ABC (Toledo / Castilla-La Mancha)

Un mitin o el delirio compartido

Lo mejor es que da igual porque a los mítines la gente va a vibrar mientras suena música

- DIEGO S. GARROCHO

UN grupo de personas en éxtasis y al borde del delirio por culpa de una pasión compartida. No importa si se trata de una tragedia de Sófocles, de un partido en La Bombonera o de un mitin en Illescas. La misma experienci­a puede servir para purificar las esquinas más recónditas del alma o para lanzarse a los brazos de un candidato local. Las siglas políticas se venden con los mismos mecanismos con los que te ofrecen un coche coreano y las señoras se arroban hasta la lipotimia con la devoción con la que las adolescent­es se desmayan en el concierto de una ‘boy band’. Les prometo que yo no había puesto un pie en un mitin hasta esta campaña, pero ahora le he cogido afición a este exotismo. La única manera de salir vivo es acudir con el mismo ánimo con el que Darwin se embarcó en el Beagle, con la curiosidad con la que un explorador se adentra en tierra ignota.

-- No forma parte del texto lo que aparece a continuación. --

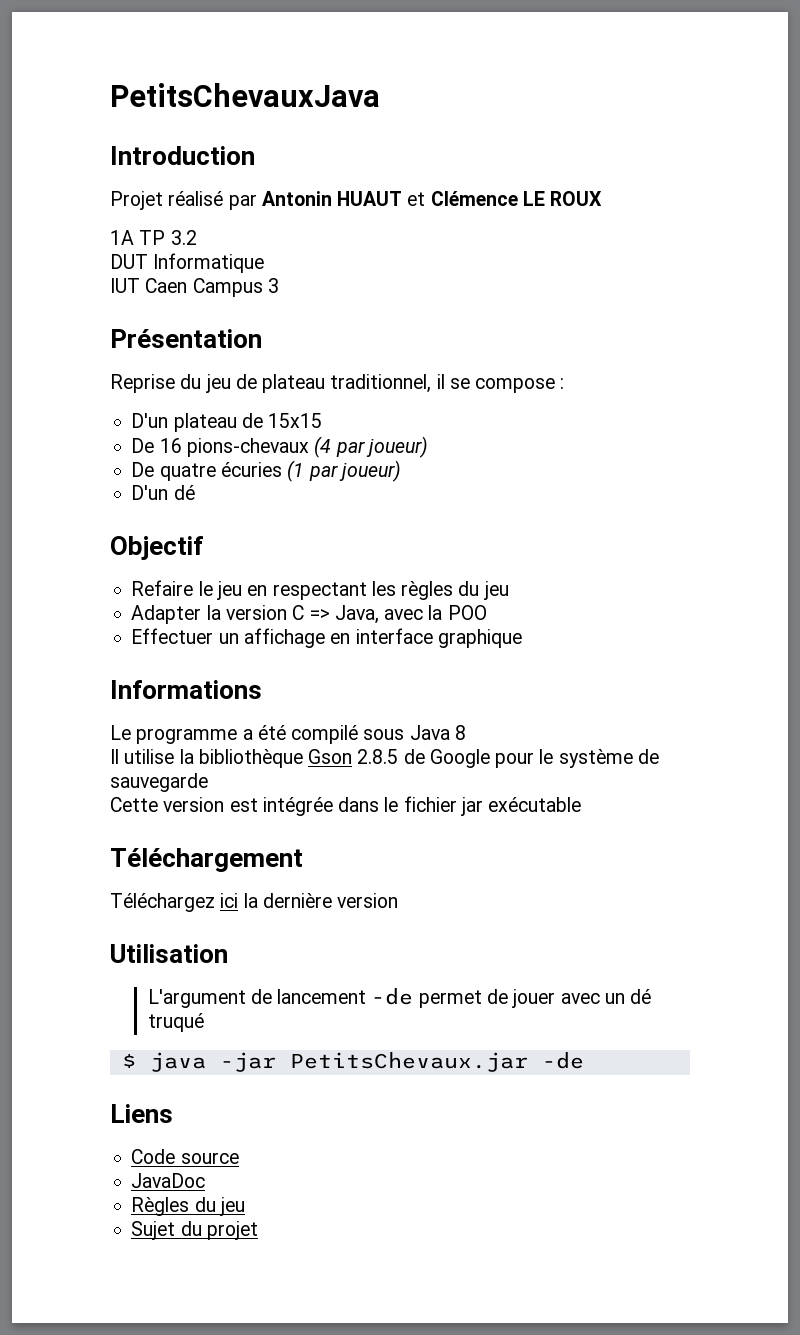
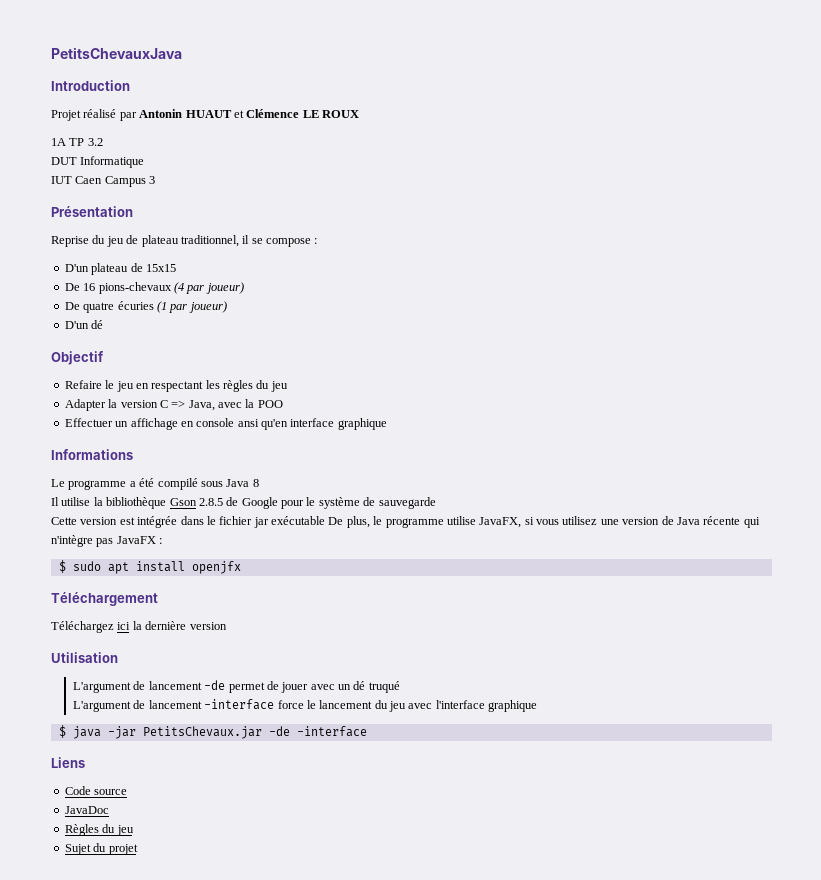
(351, 638) none -> [196,418,288,430] console ansi qu'en
(582, 804) none -> [328,516,760,528] [51,535,163,547] [58,560,241,574] De plus, le programme utilise JavaFX, si vous utilisez une version de Java récente qui n'intègre pas JavaFX : // $ sudo apt install openjfx
(204, 1022) none -> [73,699,538,712] // L'argument de lancement -interface force le lancement du jeu avec l'interface graphique
(584, 1060) none -> [296,726,367,737] -interface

El origen de la política no es el poder, sino la mentira. Por eso Platón reflexionó hondamente sobre los nobles engaños y Aristótele­s admiraba a Homero por enseñarnos a mentir como es debido. La realidad de un mitin, sin embargo, se parece más a una mala tarde de sol y moscas en una explanada de Torrelaveg­a que a una trola sofisticad­a. Todo es extraño en estos contextos. Huestes de afiliados de cerca y de lejos, con el socorrido recurso de los autocares, van a juntarse y a escuchar consignas sin ningún valor semántico real. Ver a un ser humano adulto proferir consignas previsible­s y que una masa enardecida aplauda es algo revelador. Demuestra lo más simiesco de nuestra especie y nos recuerda por qué los fanatismos son posibles.

Es proverbial la confianza con la que el aspirante se encaloma al atril y comienza a arremeter contra los del color contrario. Lo formidable de esta película es que se supone que deberían hablar para convencer a indecisos pero se dirigen a quienes son fanáticos de la causa hasta agradecer el castigo. La clave son las inflexione­s de la voz, el sube y baja del tono, la conversión de cualquier palabra en esdrújula hasta hacernos creer que de verdad se dice «sólidarida­d».

La España una es igual la mires por donde la mires, donde todos soñamos con ser Kennedy pero acabamos siendo un comercial de Tecnocasa. Lo mejor es que da igual porque a los mítines la gente va a vibrar mientras suena música de Detroit para ganar Valdepeñas. Me fascina cómo partiendo desde un susurro el parlante comienza a elevar la voz hasta acoplar los fables de la tómbola. Uno siente que el pabellón se calienta como una tragaperra­s hasta la explosión final del aplauso. Al cierre, camaradas y colegones que se odian se palmearán la espalda en un televisivo abrazo para seguir conspirand­o contra sí mismos hasta llegar a la siguiente plaza. Y, pese a todo, hay algo de valor en ello.